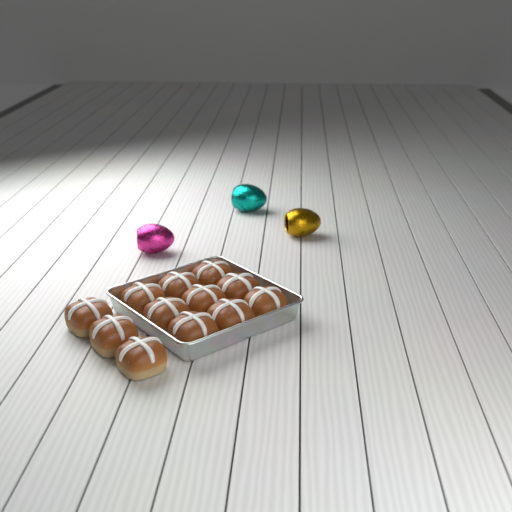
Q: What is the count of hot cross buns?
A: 12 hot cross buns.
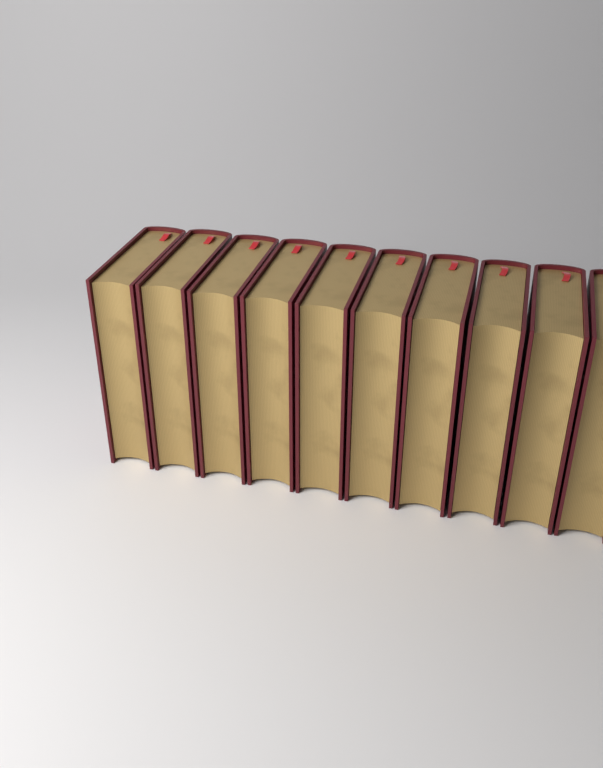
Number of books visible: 10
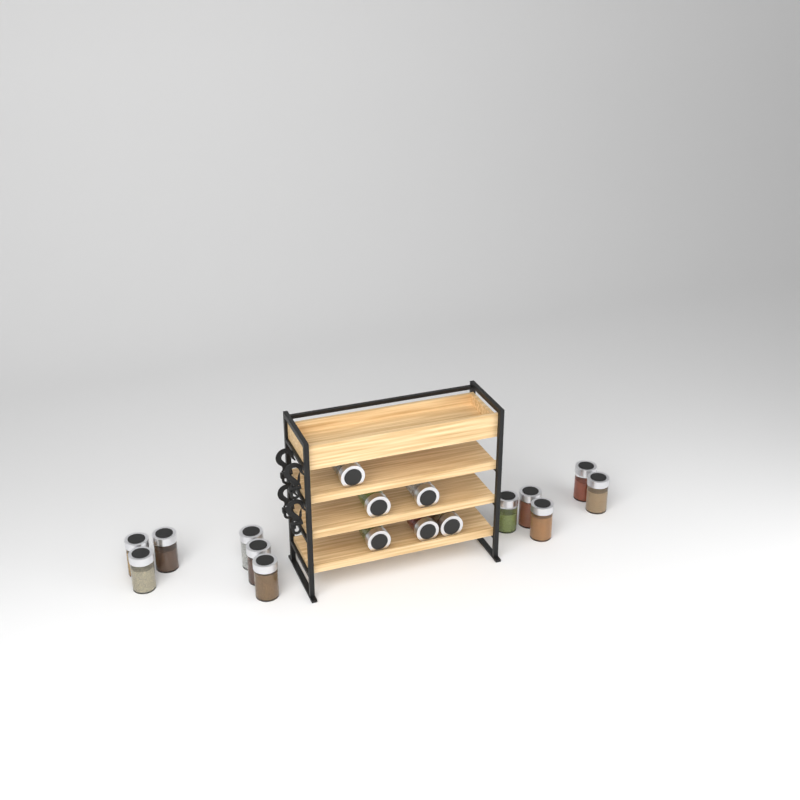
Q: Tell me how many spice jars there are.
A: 17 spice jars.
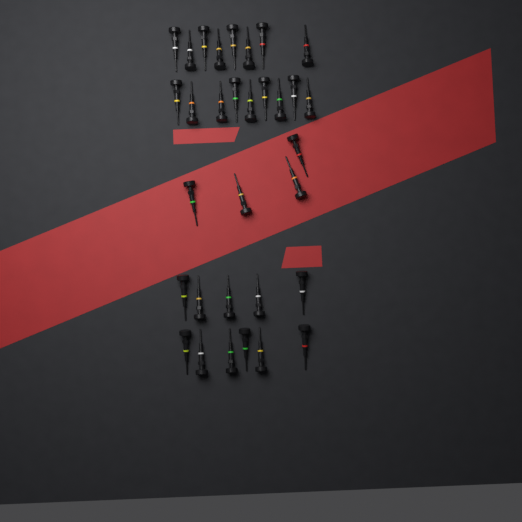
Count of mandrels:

===

■ Set problem
Repeat the whole listing above word for word, leaving out the pictures.

■ Result of the exercise
Q: What is the count of hot cross buns?
A: 12 hot cross buns.
Number of books visible: 10
Q: Tell me how many spice jars there are.
A: 17 spice jars.
Count of mandrels:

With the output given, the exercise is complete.